Involvement of Phenazines and Anthranilate in the Antagonism of Pseudomonas aeruginosa PNA1 and Tn5 Derivatives Toward Fusarium spp. and Pythium spp.

Pseudomonas aeruginosa PNA1, isolated from the rhizosphere of chickpea in India, suppressed Fusarium wilt of chickpea, caused by Fusarium oxysporum f. sp. ciceris, and Pythium damping-off of bean, caused by Pythium splendens. When grown in culture, PNA1 produced the phenazine antibiotics phenazine-1-carboxylic acid and oxychloraphine, and inhibited mycelial growth of F. oxysporum f. sp. ciceris, P. splendens, and certain other phytopathogenic fungi. Two mutants (FM29 and FM13) deficient in phenazine production were obtained following transposon mutagenesis of PNA1. The transposon in the genome of FM29 was localized to phnA, which is thought to encode a subunit of anthranilate synthase II involved in the phenazine biosynthesis. The FM13 mutation was complemented by trpC, which encodes indole glycerol phosphate synthase in the tryptophan biosynthesis pathway; consequently, FM13 could not grow on a minimal medium in the absence of tryptophan.
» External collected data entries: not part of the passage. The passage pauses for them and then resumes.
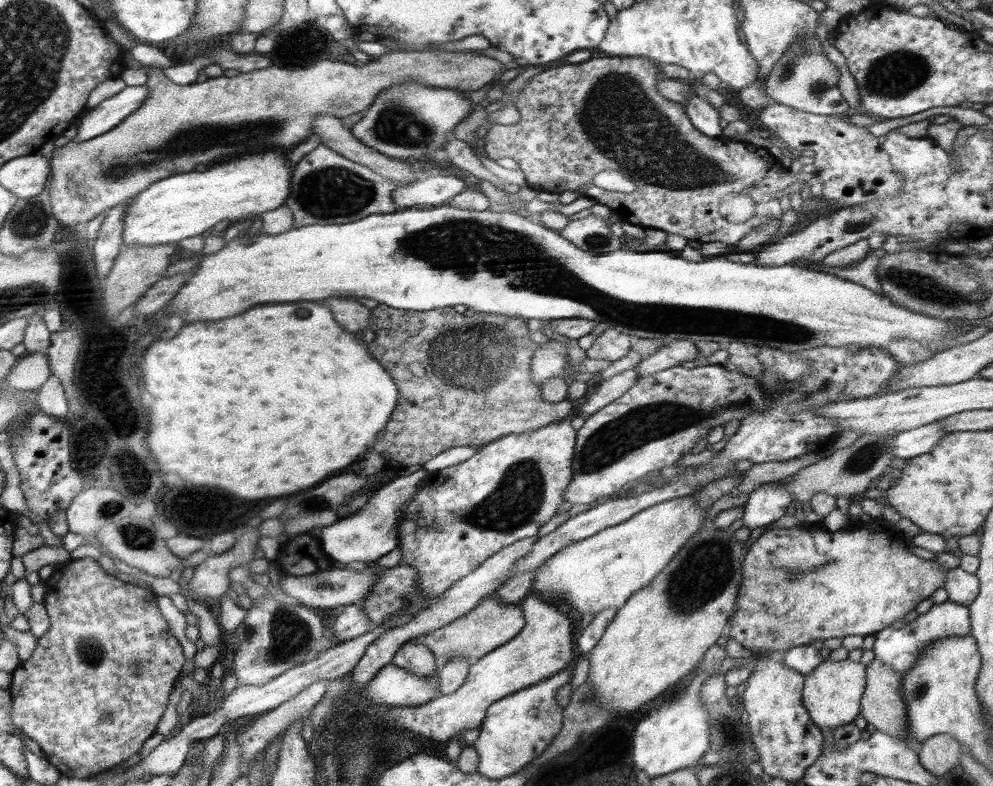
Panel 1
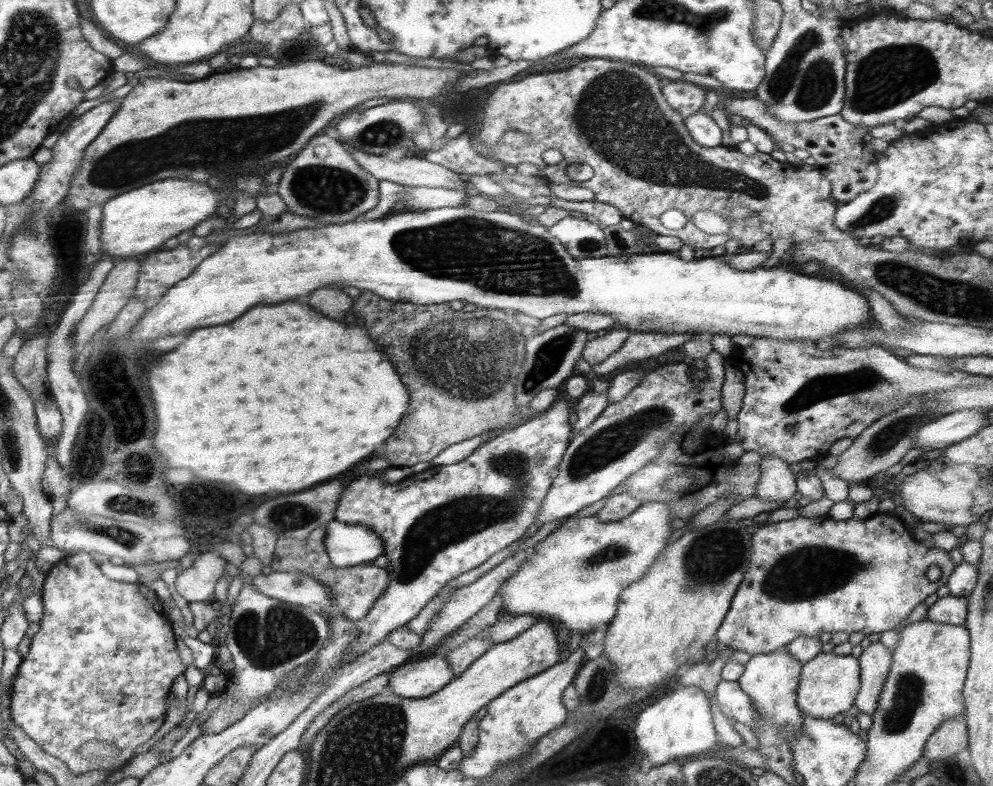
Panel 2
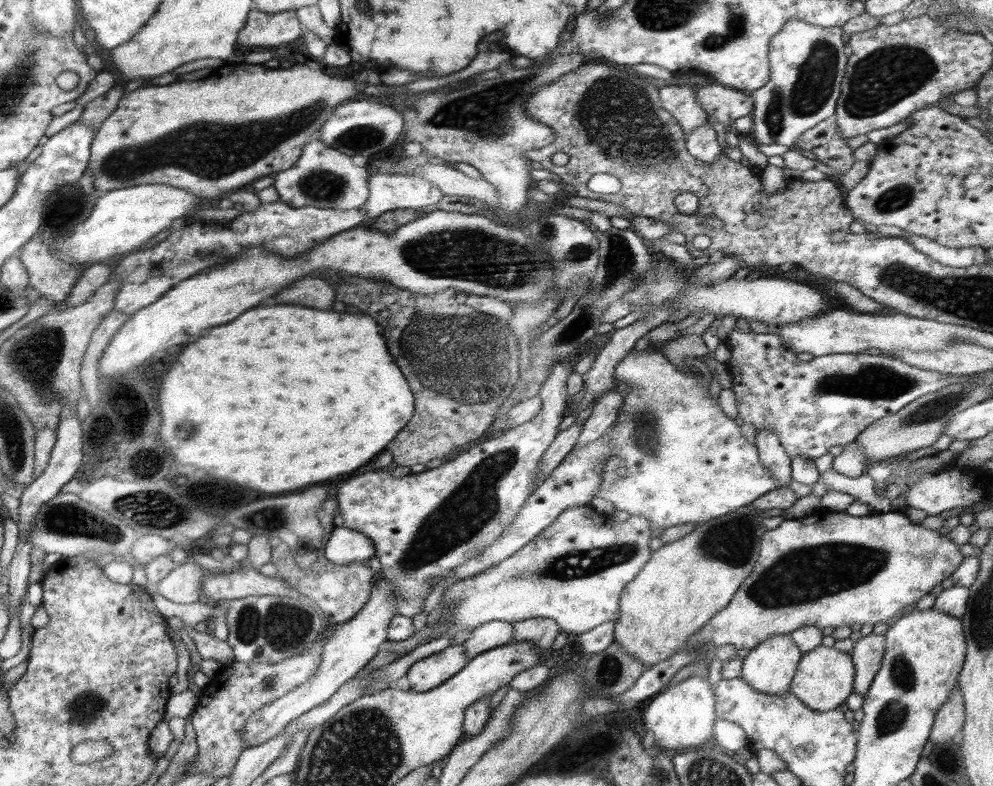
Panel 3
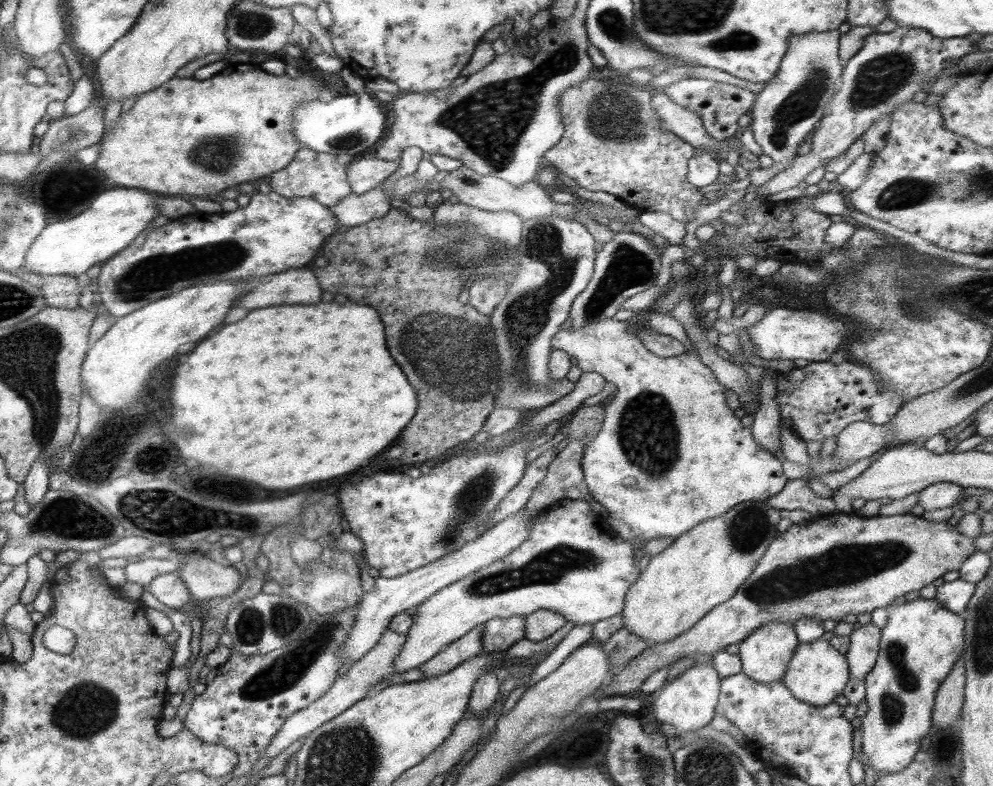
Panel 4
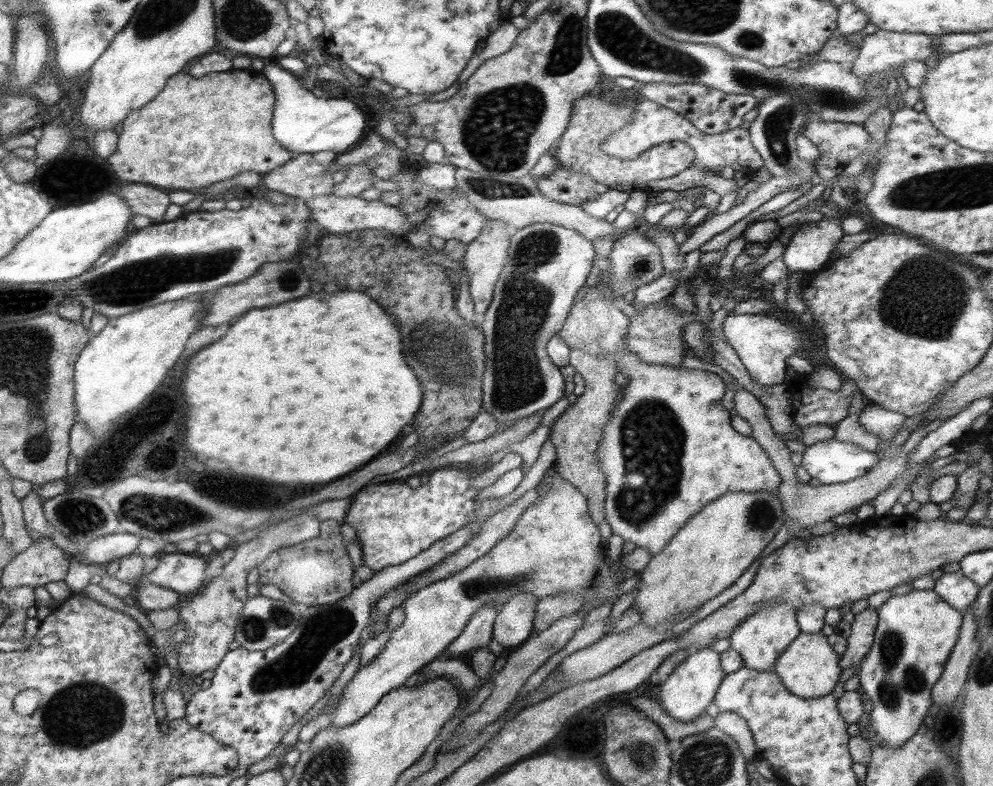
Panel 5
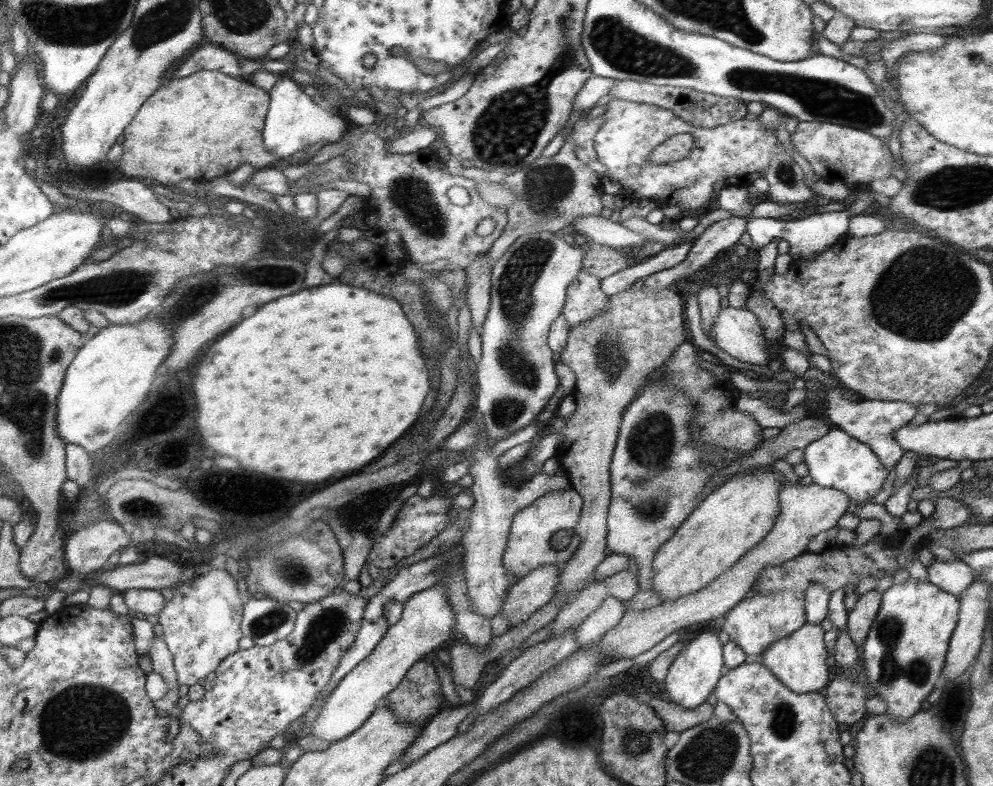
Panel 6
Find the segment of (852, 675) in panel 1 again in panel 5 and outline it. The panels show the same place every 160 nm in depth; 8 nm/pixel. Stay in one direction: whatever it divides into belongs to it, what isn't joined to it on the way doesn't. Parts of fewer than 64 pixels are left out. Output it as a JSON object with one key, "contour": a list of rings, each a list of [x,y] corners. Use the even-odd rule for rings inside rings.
{"contour":[[[801,632],[776,659],[773,671],[792,694],[804,699],[818,698],[830,694],[838,684],[842,673],[838,666],[840,657],[821,632]]]}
Neither FM29 nor FM13 suppressed Fusarium wilt of chickpea to the level achieved by the wild-type strain, indicating that phenazine production contributed to the biocontrol of this disease by P. aeruginosa PNA1. FM29 was also less effective than the phenazine-producing parental strain in biological control of Pythium damping-off of bean, but FM13 was as effective as the parental strain in suppressing this disease. Anthranilate, an intermediate in the tryptophan biosynthesis pathway, suppressed mycelial growth of Pythium spp. in culture and Pythium damping-off of bean and lettuce. Anthranilate, excreted by FM13 as a consequence of the trpC mutation, may have contributed to the suppression of Pythium damping-off by the mutant.